En los meses siguientes, salimos a votar en los ratos en los que paraba la cuarentena. Seguramente nunca hemos votado tanto como en estos dos últimos años: el referéndum para el proceso constituyente, la elección de los constituyentes, las primarias presidenciales, la primera y la segunda vuelta presidencial, las elecciones de alcaldes, gobernadores, diputados, senadores, consejeros regionales, etcétera. “Este último año he votado más veces de las que he follado”, escribía alguien en un Twitter.

En la última de esas peregrinaciones a las urnas, en diciembre del año pasado, elegimos como presidente a un líder estudiantil de 36 años, un millenial que, con las herramientas de su generación, se comunica directamente con sus seguidores; un hombre carismático y brillante, buen lector, amante de la música y de la poesía, capaz de escuchar, conciliador. Es el más joven que haya tenido Chile, y el que ha sido más votado. Un todavía estudiante (egresado de Derecho, aún debe presentar su examen final de grado), que a los 28 años llegó al Congreso de los Diputados y que dirige al país flanqueado por antiguos compañeros de las protestas estudiantiles. Cuando se cumplieron diez años de la Marcha de los Paraguas, la gran manifestación de 2011, aparecieron en redes muchas fotos de Gabriel Boric, más joven aún, más barbudo, más delgado, junto a Camila Vallejo, Izkia Siches y Giorgio Jackson, su núcleo más cercano de ministros.

“¿Ya has leído el borrador?”. La pregunta circula una y otra vez en los mensajes y en las llamadas. Cada norma propuesta, cada artículo aprobado de la nueva constitución se ha seguido en vivo y en directo y ha desatado aplausos y furia en las redes sociales, en los programas de televisión y en la prensa. Un país paritario. Un país ecológico. Sin Senado. Con derechos reproductivos garantizados. Un país plurinacional (seguramente la norma que provoca más escozor). Donde el voto será obligatorio. Un país inclusivo y descentralizado. Un país que garantice una educación gratuita, no sexista, laica y de calidad en todos los niveles, con establecimientos que no puedan lucrarse con ella. Tras estos largos meses de preparación, se nos convoca de nuevo a estudiar, a votar informados, a leer, a reflexionar y pensar sobre casi 500 artículos del texto constituyente. El examen será en septiembre. Ya veremos si como sociedad aprobamos. O no.

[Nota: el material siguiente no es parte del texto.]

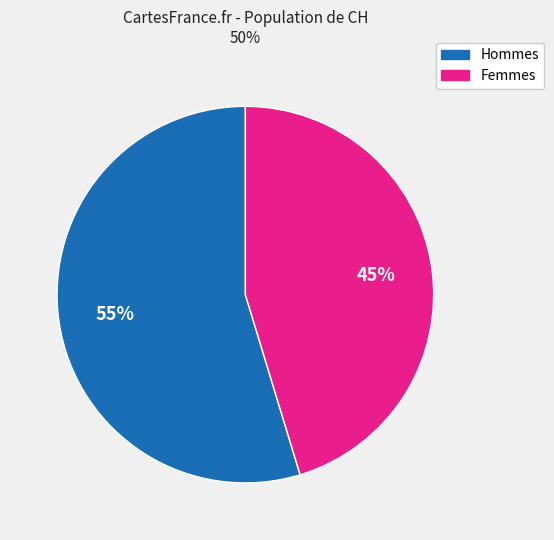

How many segments does this pie chart have?

2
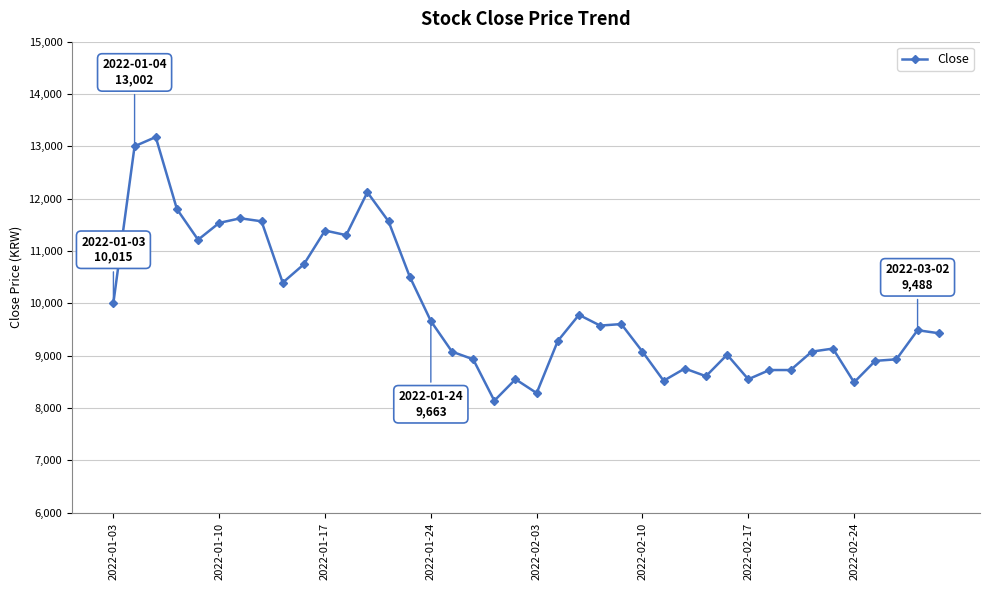

What is the smallest value displayed?

8141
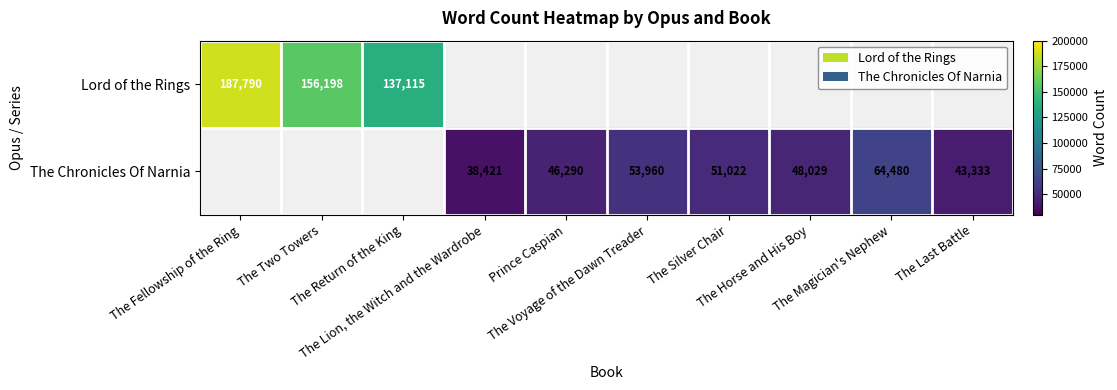

What is the difference between the maximum and minimum values in the Lord of the Rings series?

50675.0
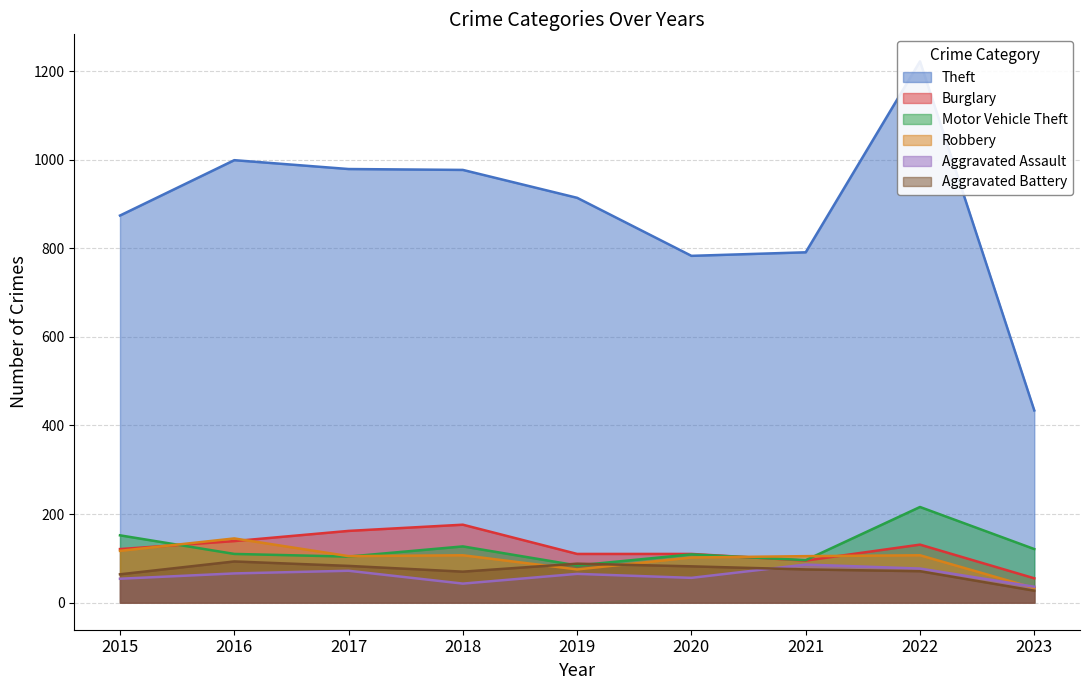

The value of Aggravated Assault at 2023 is 36. True or false?

True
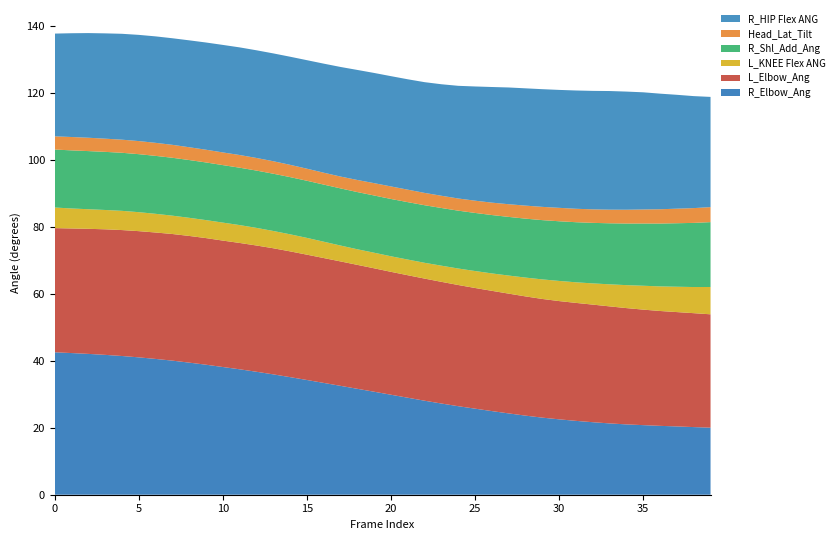

Reading left to right, what are all the values shown in this chart?

R_Elbow_Ang: 0=42.6	1=42.3	2=42.1	3=41.8	4=41.4	5=41.0	6=40.6	7=40.1	8=39.5	9=38.8	10=38.2	11=37.5	12=36.7	13=36.0	14=35.1	15=34.3	16=33.4	17=32.5	18=31.6	19=30.8	20=29.9	21=29.0	22=28.1	23=27.2	24=26.4	25=25.7	26=25.0	27=24.3	28=23.6	29=23.0	30=22.5	31=22.1	32=21.7	33=21.3	34=21.0	35=20.8	36=20.6	37=20.4	38=20.2	39=20.0
L_Elbow_Ang: 0=37.1	1=37.2	2=37.4	3=37.5	4=37.6	5=37.7	6=37.8	7=37.8	8=37.8	9=37.8	10=37.8	11=37.7	12=37.7	13=37.7	14=37.6	15=37.4	16=37.3	17=37.2	18=37.0	19=36.9	20=36.7	21=36.6	22=36.5	23=36.4	24=36.2	25=36.0	26=35.9	27=35.8	28=35.6	29=35.5	30=35.3	31=35.2	32=35.1	33=35.0	34=34.7	35=34.5	36=34.3	37=34.2	38=34.0	39=33.9
L_KNEE Flex ANG: 0=6.2	1=6.0	2=5.8	3=5.8	4=5.7	5=5.7	6=5.6	7=5.5	8=5.4	9=5.4	10=5.4	11=5.3	12=5.3	13=5.2	14=5.1	15=5.0	16=4.9	17=4.7	18=4.7	19=4.7	20=4.7	21=4.7	22=4.7	23=4.8	24=4.9	25=5.1	26=5.2	27=5.4	28=5.6	29=5.8	30=6.0	31=6.2	32=6.3	33=6.6	34=6.9	35=7.1	36=7.3	37=7.6	38=7.8	39=8.2
R_Shl_Add_Ang: 0=17.3	1=17.4	2=17.4	3=17.4	4=17.3	5=17.3	6=17.3	7=17.3	8=17.3	9=17.2	10=17.2	11=17.1	12=17.1	13=17.1	14=17.1	15=17.1	16=17.1	17=17.1	18=17.1	19=17.1	20=17.1	21=17.2	22=17.2	23=17.2	24=17.3	25=17.4	26=17.4	27=17.5	28=17.6	29=17.7	30=17.8	31=17.9	32=18.1	33=18.2	34=18.4	35=18.6	36=18.8	37=19.0	38=19.2	39=19.4
Head_Lat_Tilt: 0=3.9	1=4.0	2=4.0	3=3.9	4=3.9	5=3.9	6=3.9	7=3.9	8=3.8	9=3.8	10=3.8	11=3.8	12=3.8	13=3.7	14=3.7	15=3.6	16=3.6	17=3.5	18=3.6	19=3.7	20=3.7	21=3.7	22=3.7	23=3.7	24=3.6	25=3.7	26=3.7	27=3.8	28=3.9	29=4.0	30=4.0	31=4.0	32=4.0	33=4.1	34=4.1	35=4.2	36=4.3	37=4.4	38=4.4	39=4.5
R_HIP Flex ANG: 0=30.7	1=31.0	2=31.3	3=31.5	4=31.6	5=31.7	6=31.8	7=31.8	8=31.9	9=32.0	10=32.1	11=32.2	12=32.2	13=32.2	14=32.3	15=32.4	16=32.6	17=32.7	18=32.9	19=32.9	20=32.9	21=33.0	22=33.1	23=33.3	24=33.7	25=34.1	26=34.5	27=34.9	28=35.0	29=35.2	30=35.2	31=35.3	32=35.4	33=35.4	34=35.3	35=35.0	36=34.5	37=34.0	38=33.5	39=32.9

Ojalá el ruido de las fake news, la campaña del terror de la derecha o el agotamiento por seguir tan de cerca un proceso lleno de contradicciones y exabruptos no desinflen la importancia de lo que vamos a votar. Los estudiantes menores de 18 años, esos que comenzaron todo, no van a poder decidirlo. Nosotros, los adultos, decidiremos por ellos. Sin embargo, en la nueva constitución hay una norma para que puedan votar, voluntariamente, los jóvenes de 16 y 17 años. Eduardo, aquel alumno que conocí en 2019, estaría feliz. Seguro lo aprobaría.